You know, it's not easy to review perfumes sometimes... I get lost in the description and everything, and I don't always find the right words, but this one is just such a natural, peaceful smell for me. It's like standing in a summer garden full of beautiful flowers. I can't really describe it any better than that (but of course I'll try)!
Diptyque - Olène is inspired by gardens in the city of Venice, where jasmine grows along walled gardens. Personally, this strikes me more as a garden surrounded by nature, not buildings. The notes work together in such harmony that it feels like you're really there! Jasmine is the main note, but green, and supported by more "green" notes, but also some very intense florals (which I'm not good at describing), like Narcissus, Wisteria, Honeysuckle etc. But like I said, this just reminds me of sitting or standing in a garden absolutely full of all the heady, intoxicating flowers you can think of. It's very floral, but also green and sheer, and I have no problem wearing it in summer or in winter.
I think if you are someone who likes very natural smelling floral notes, or enjoy the smell of being in a garden, and working with plants, then you may fall in love with this one. How they managed to put all this in one bottle I have no idea... but it smells wonderful! Really lovely.
Olène is a big, heady, indolic jasmine, and whether or not it contains the night-scented species, it creates a profoundly nocturnal ambience. It’s a touch clearer, cooler, and drier that Serge Lutens’s À la Nuit, but it is a similarly weighty fragrance. As it ages on the skin Olène's indoles grow even more potent and prominent, without the honey and spice that season the jasmine in À la Nuit’s floral oriental context. In this regard Olène comes close to being a true soliflore, one of relatively few in modern perfumery.
As so many other Diptyque compositions, Olène is a relatively linear scent, sustaining its bold jasmine accord for hours before drying down to a musky, woody base. Olène is a potent fragrance: it projects well and leaves an ample cloud of sillage behind it. If you’re looking for a straightforward jasmine scent, I recommend you give Olène a try.
Indoles- it took me some time to train in recognizing indoles. Not the generic "bad smell" some people invoke, nor the "faecal when concentrated and floral when diluted" as my Organic Chemistry textbook at University stated. As anybody who has smelt them in pureness can tell, indoles smell like naphtalene- not camphor, less subtle and minty and fresh, more gray green, more oppressive and sharp, with a certain bitter inkiness that justifies the comparison with some aromatic components of faeces. I had my initiation to indoles with a lemon flower, then under a wisteria branch, now I can recognize it pretty well even in flowers where other components add to complexity- jasmine, for example. The opening of Olène is a long lasting blast of indoles- Luca Turin says something about their masterly balanced dose in this fragrance. Tiny bubbles of pungent green bitterness covering a straightforward, radiant jasmine. The evolution of the fragrance is quite negligible, only becoming slightly soapy and musky in the drydown, while its projection and sillage are both good (Review based on a sample)

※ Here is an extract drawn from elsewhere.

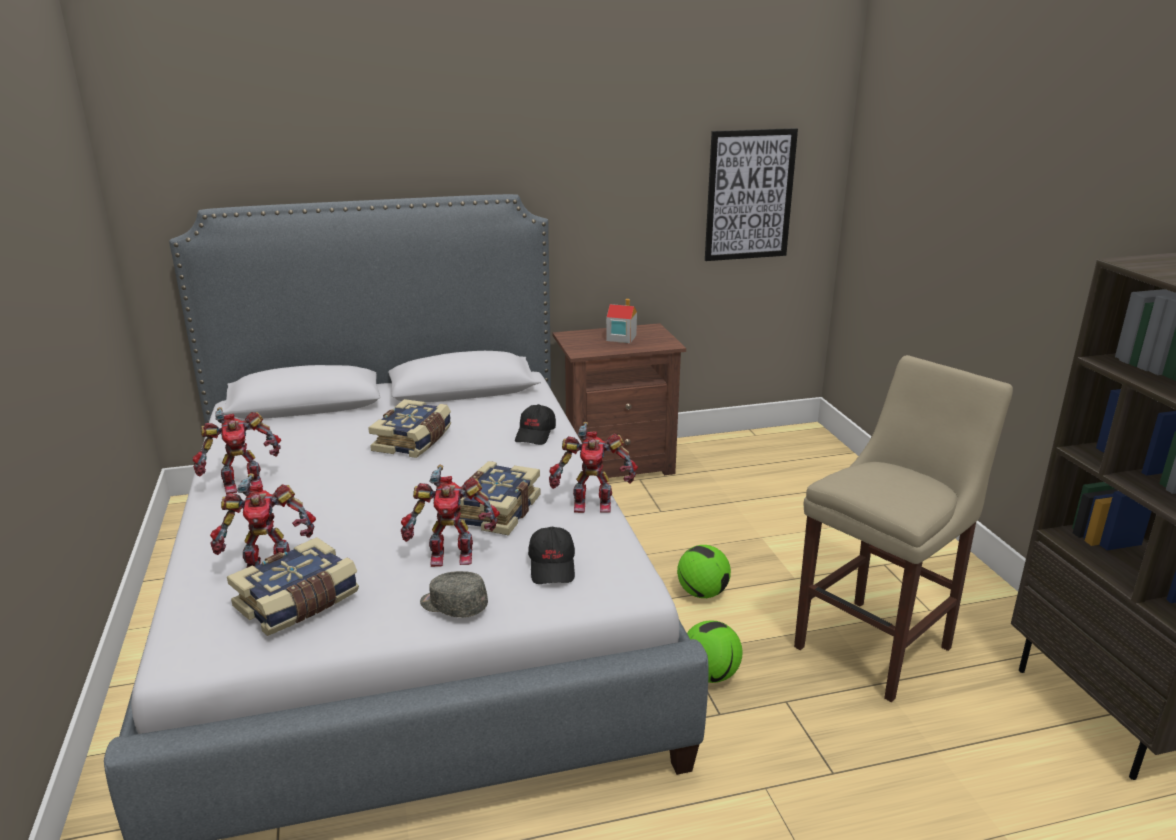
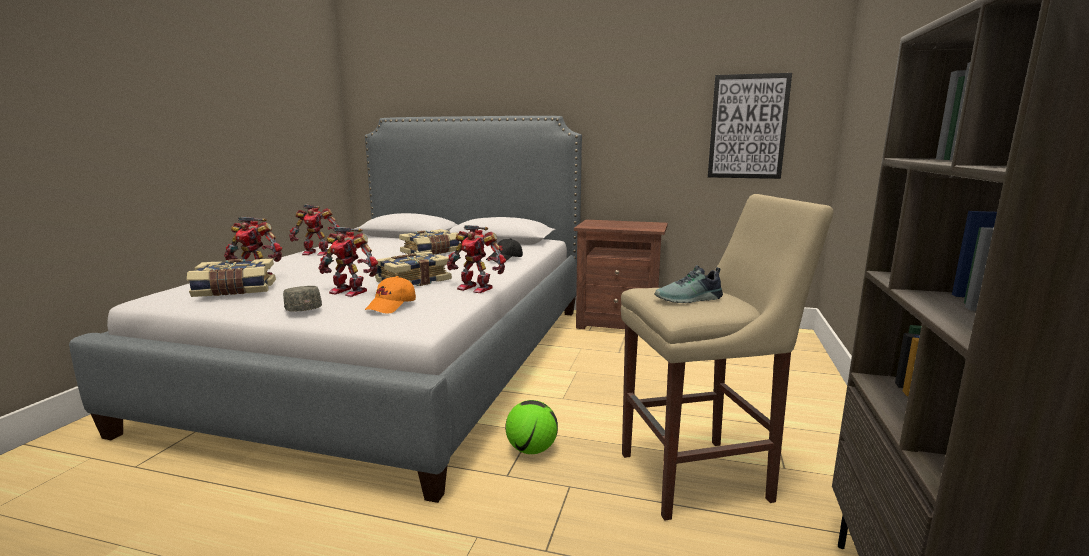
camera: 30 degrees right, 10 degrees down
(553, 566) = (392, 306): black cap -> orange cap
(620, 338) = (625, 224): toy house -> none
(702, 593) = (590, 401): football -> none
(894, 489) = (690, 299): none -> shoe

I fell instantly in love with this beauty over in the Jasmin Sniff-Fest thread and it's already on order. It smells like a solifore, the luxurious, narcotic Jasmine main note supported by something green, and some kind of musk. Specifically: top is narcissus and honeysuckle; mid is wisteria and jasmine; base is green notes and white flowers. They don't list it, but there's gotta be a musk in there. I'd bet my nose on it. The overall effect is at once sultry, clean and uplifting, as if while out walking on a summer's day you suddenly encounter the one you'll marry. The attachment is instant and effortless. That's Olène. Must compare her to another,mJasmine soliflore that I find myself returning to again and again, Demeter's Jasmine. Similarly hypnotic, Olène is a tad more floral and Demeter a tad more green. Both lure and hold the nose in rapture.

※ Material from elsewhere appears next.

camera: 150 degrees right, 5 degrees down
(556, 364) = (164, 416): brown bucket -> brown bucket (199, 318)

Jasmine and tuberose heavyweight. In terms of development this is straight as an arrow. Serge Lutens' murkier, less glaring jasmine soliflore, A La Nuit, is engrossing in a way that Olène struggles to be.
Olene is one of my favorite perfumes for summer, I notice in some reviews that people think it's strong and cloying, I don't agree at all it's the best jasmine perfume for me, I think it's very fresh.
I can't stand A la nuit by Serge Lutens and agree with Tania Sanches that it's "death by Jasmine". If you have a chance to compare them you will see what I mean.